[Start Rows]

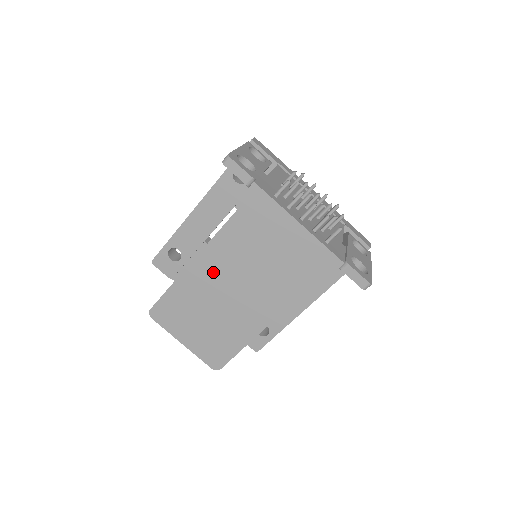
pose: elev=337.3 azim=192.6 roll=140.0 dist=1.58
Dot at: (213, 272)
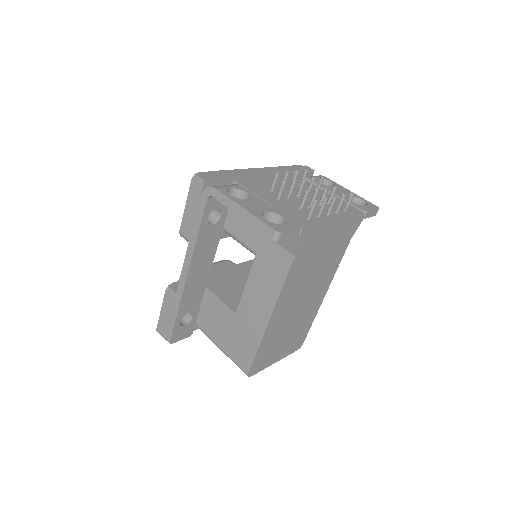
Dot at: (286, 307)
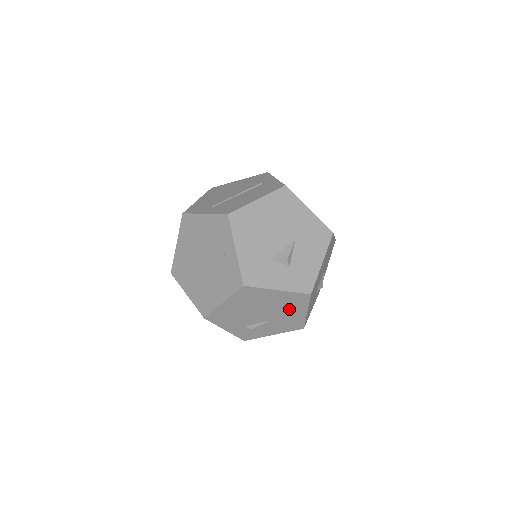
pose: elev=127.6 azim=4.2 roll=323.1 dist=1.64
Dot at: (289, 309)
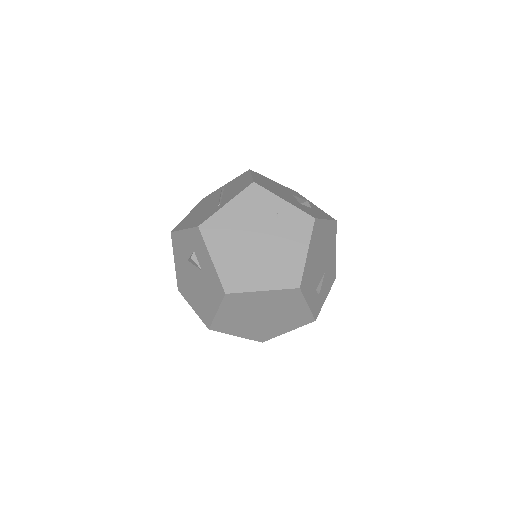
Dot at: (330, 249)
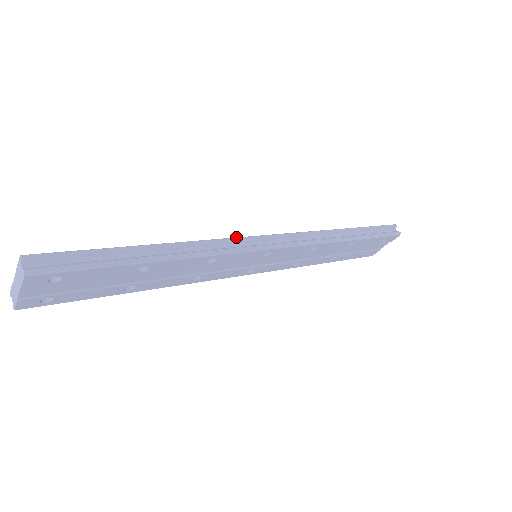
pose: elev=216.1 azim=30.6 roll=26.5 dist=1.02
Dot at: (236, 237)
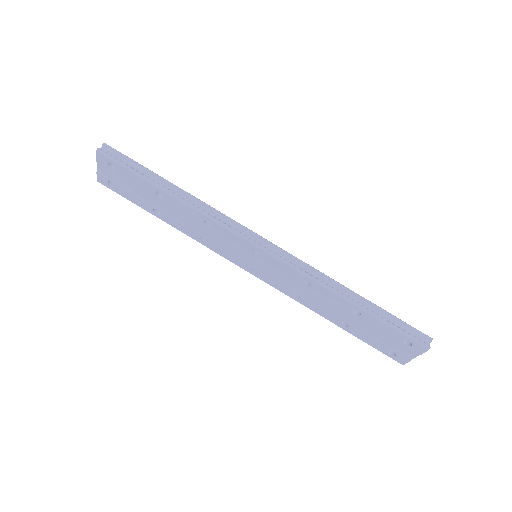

[End Rows]

▶ [Stated problem]: Copy each line of text in the records above without changing any character, and leave the pictures out of your copy.

▶ [Response]:
pose: elev=337.3 azim=192.6 roll=140.0 dist=1.58
Dot at: (213, 272)
Dot at: (286, 307)
pose: elev=127.6 azim=4.2 roll=323.1 dist=1.64
Dot at: (289, 309)
Dot at: (330, 249)
pose: elev=216.1 azim=30.6 roll=26.5 dist=1.02
Dot at: (236, 237)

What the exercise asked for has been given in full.